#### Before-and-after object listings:
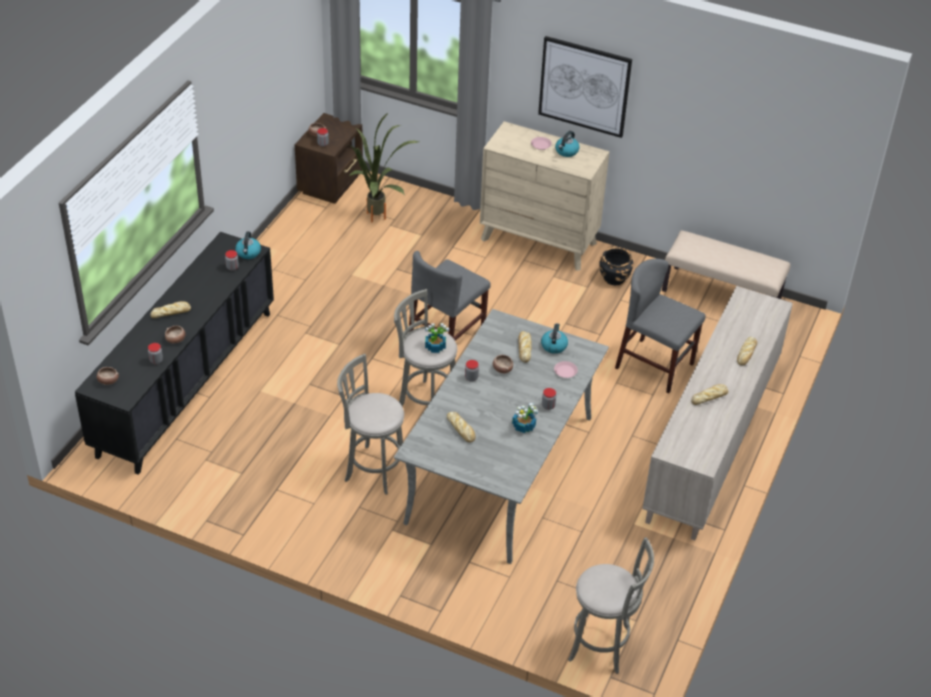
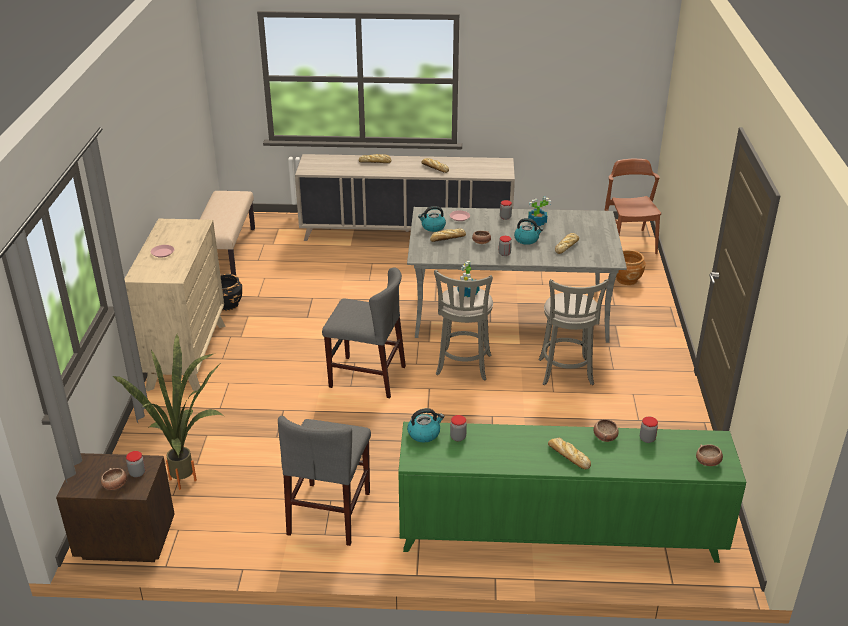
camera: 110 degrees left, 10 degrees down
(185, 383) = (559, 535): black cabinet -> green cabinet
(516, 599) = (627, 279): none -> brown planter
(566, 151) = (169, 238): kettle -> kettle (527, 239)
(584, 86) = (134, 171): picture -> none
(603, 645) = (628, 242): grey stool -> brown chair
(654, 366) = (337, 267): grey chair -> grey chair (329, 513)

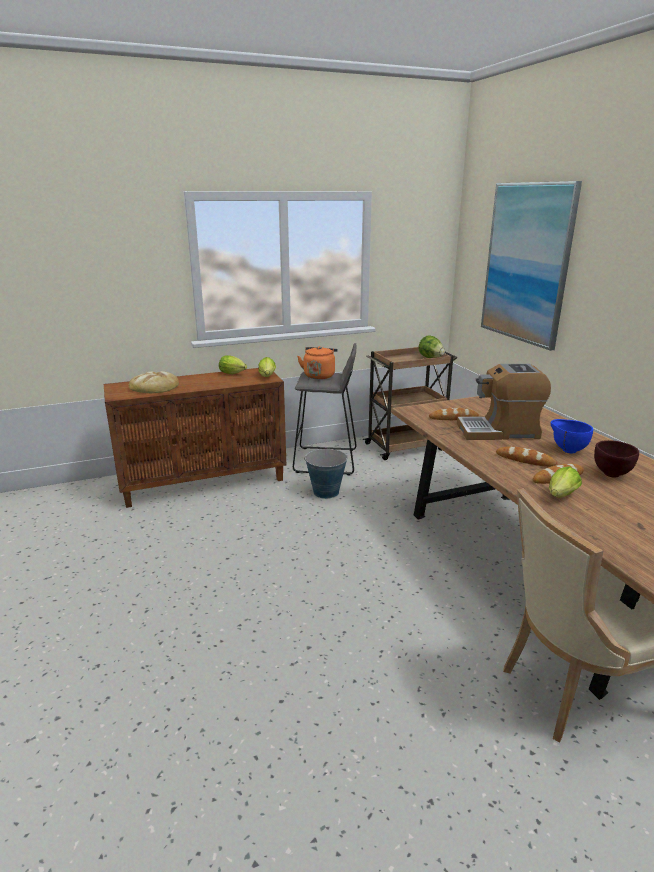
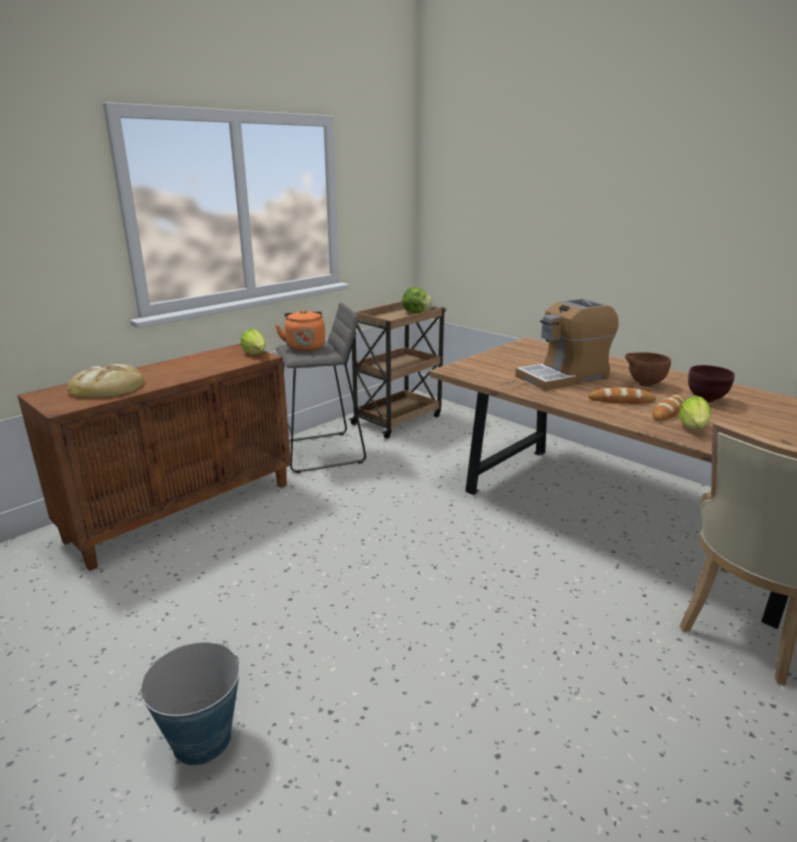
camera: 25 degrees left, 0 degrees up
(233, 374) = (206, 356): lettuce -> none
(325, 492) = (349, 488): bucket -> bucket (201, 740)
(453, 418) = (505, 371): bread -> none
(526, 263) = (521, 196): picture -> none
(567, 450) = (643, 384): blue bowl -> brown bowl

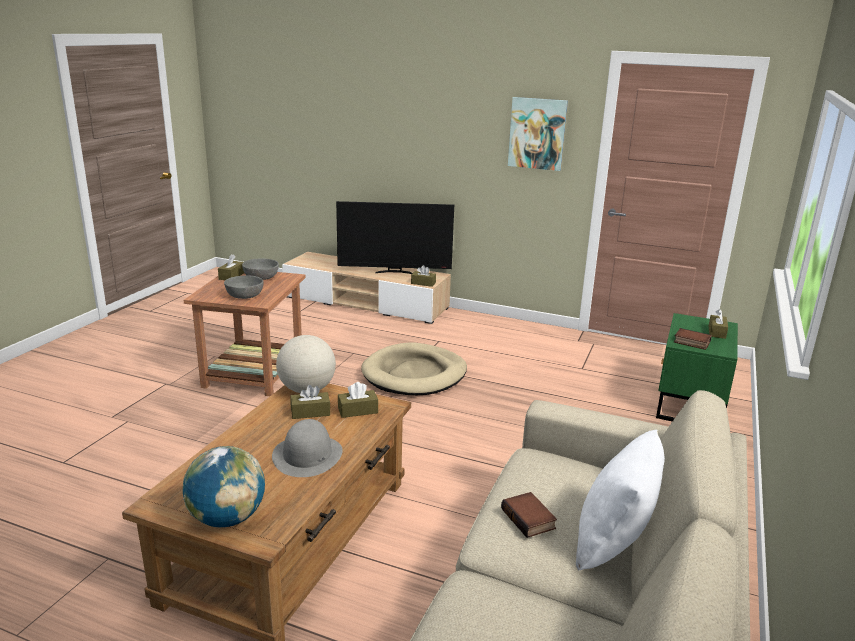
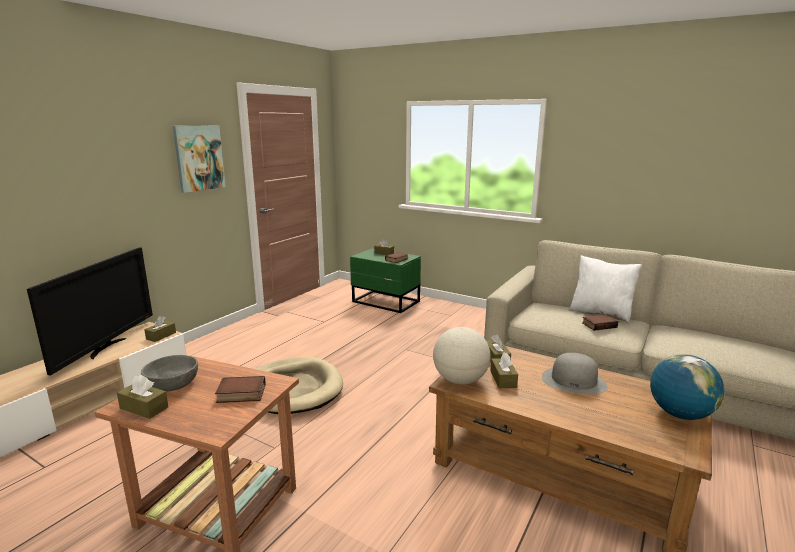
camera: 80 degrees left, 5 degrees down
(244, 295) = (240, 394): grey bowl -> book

#### GOAL OF THE EXERCISE:
Leaving out the pictures, print each line of the records above from the first up to and including the one that contains "(233, 374) = (206, 356): lettuce -> none", exactly as written.

#### WRITTEN ANSWER:
camera: 110 degrees left, 10 degrees down
(185, 383) = (559, 535): black cabinet -> green cabinet
(516, 599) = (627, 279): none -> brown planter
(566, 151) = (169, 238): kettle -> kettle (527, 239)
(584, 86) = (134, 171): picture -> none
(603, 645) = (628, 242): grey stool -> brown chair
(654, 366) = (337, 267): grey chair -> grey chair (329, 513)

camera: 25 degrees left, 0 degrees up
(233, 374) = (206, 356): lettuce -> none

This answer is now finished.